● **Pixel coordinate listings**
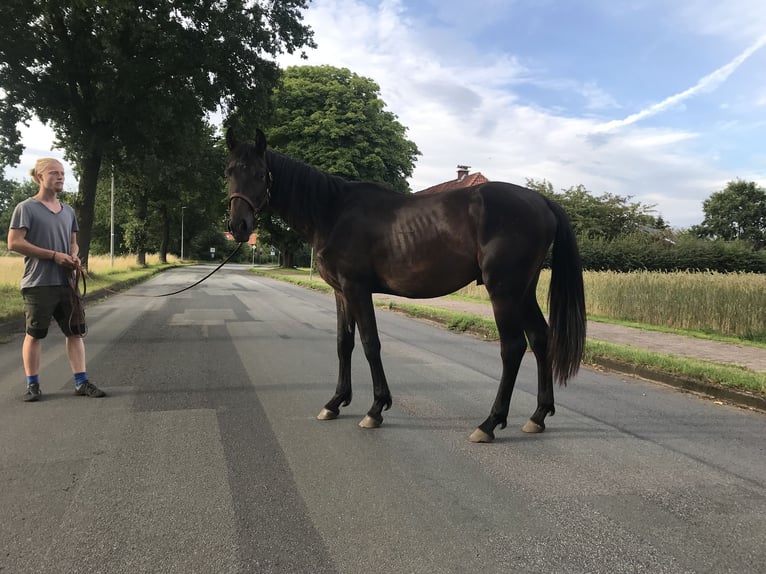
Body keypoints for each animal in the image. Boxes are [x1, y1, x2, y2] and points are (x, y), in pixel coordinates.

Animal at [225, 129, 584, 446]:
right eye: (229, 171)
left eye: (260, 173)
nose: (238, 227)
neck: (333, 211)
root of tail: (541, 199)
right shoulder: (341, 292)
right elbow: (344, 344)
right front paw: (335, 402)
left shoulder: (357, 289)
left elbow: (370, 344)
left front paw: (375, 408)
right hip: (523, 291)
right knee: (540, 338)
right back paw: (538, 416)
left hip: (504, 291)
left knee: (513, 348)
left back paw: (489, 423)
--
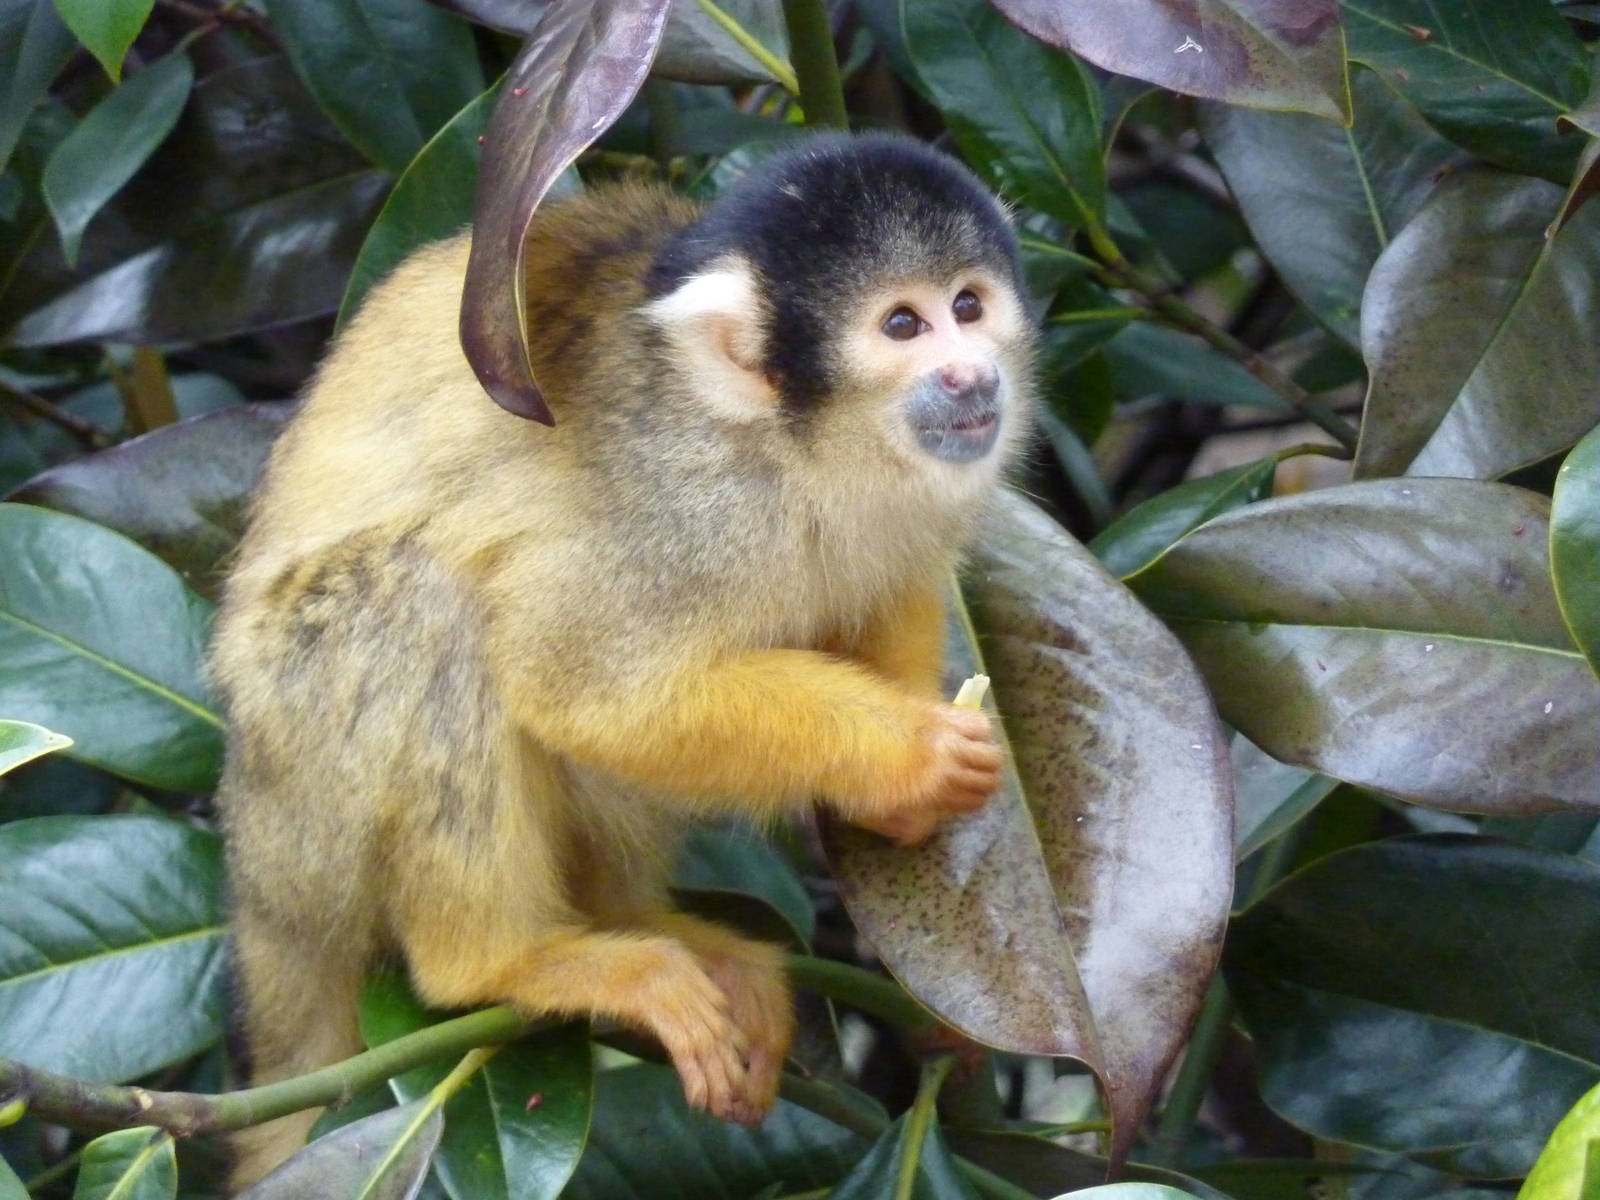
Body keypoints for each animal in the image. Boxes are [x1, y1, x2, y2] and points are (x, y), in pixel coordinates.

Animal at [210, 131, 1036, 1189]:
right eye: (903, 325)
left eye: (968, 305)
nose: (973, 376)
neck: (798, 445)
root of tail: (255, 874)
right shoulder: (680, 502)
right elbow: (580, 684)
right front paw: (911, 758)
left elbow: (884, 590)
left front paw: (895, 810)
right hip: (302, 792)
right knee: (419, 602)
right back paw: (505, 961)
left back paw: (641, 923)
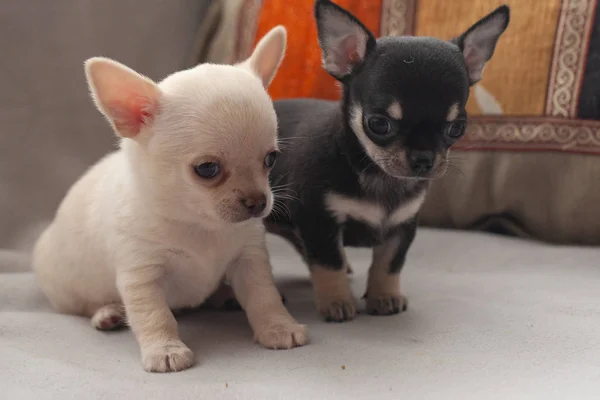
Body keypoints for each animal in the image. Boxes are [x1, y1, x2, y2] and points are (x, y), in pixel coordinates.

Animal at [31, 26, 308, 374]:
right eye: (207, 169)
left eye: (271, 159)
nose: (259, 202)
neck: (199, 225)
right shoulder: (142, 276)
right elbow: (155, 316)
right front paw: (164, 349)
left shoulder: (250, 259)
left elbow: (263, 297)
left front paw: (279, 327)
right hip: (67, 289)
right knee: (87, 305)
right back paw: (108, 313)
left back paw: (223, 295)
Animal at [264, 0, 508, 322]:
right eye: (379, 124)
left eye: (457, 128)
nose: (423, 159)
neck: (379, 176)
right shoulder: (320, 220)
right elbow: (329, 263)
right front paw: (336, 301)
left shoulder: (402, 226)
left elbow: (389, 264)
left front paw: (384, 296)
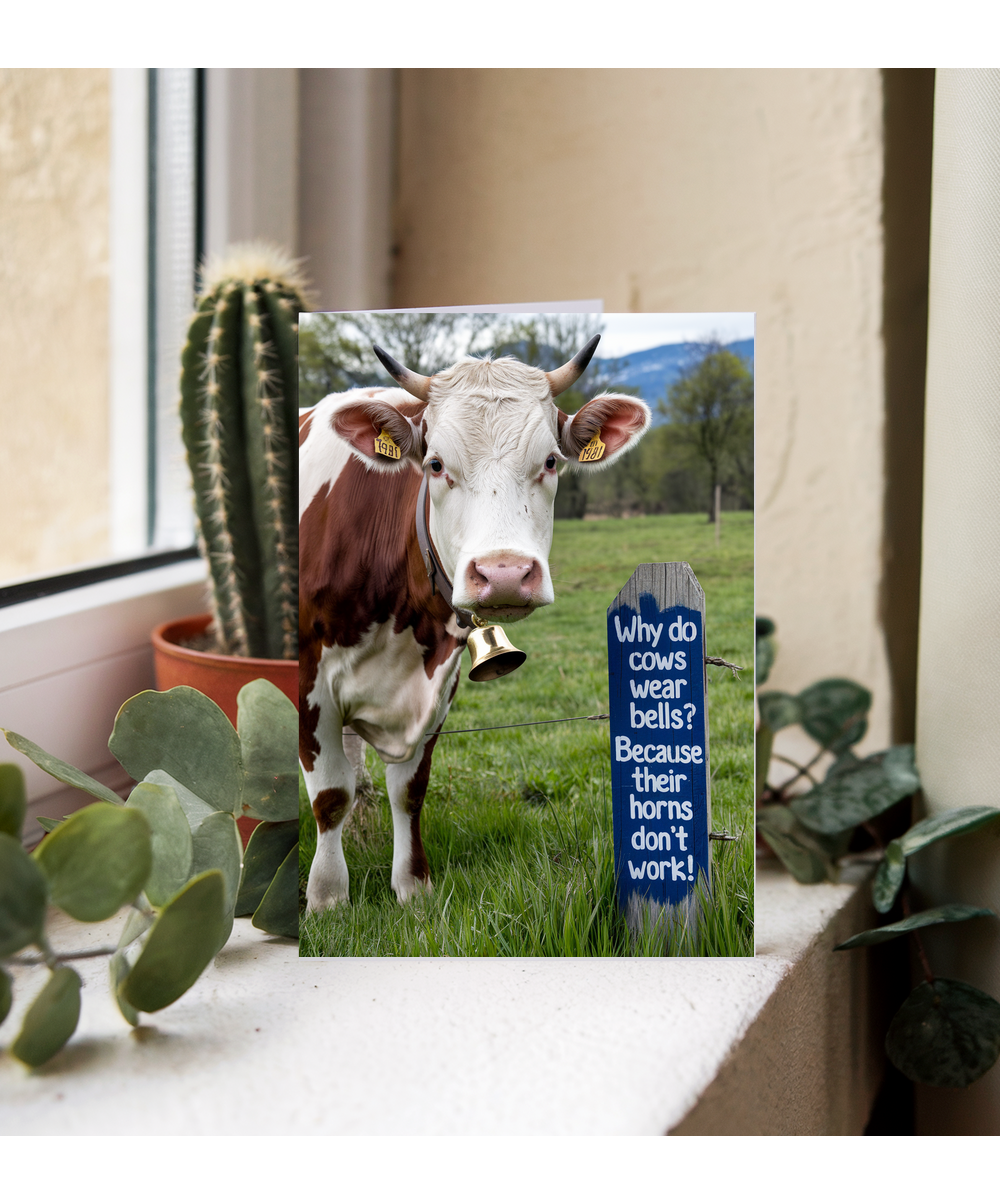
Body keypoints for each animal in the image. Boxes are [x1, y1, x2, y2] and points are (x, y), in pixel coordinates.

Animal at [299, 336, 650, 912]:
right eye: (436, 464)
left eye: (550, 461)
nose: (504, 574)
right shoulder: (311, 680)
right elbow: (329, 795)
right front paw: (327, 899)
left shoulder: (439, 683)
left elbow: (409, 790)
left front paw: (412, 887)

● **Problem to work on**
Going through the data, count each line where the word "knee" appears, and state only the total.

● **Output of the task**
4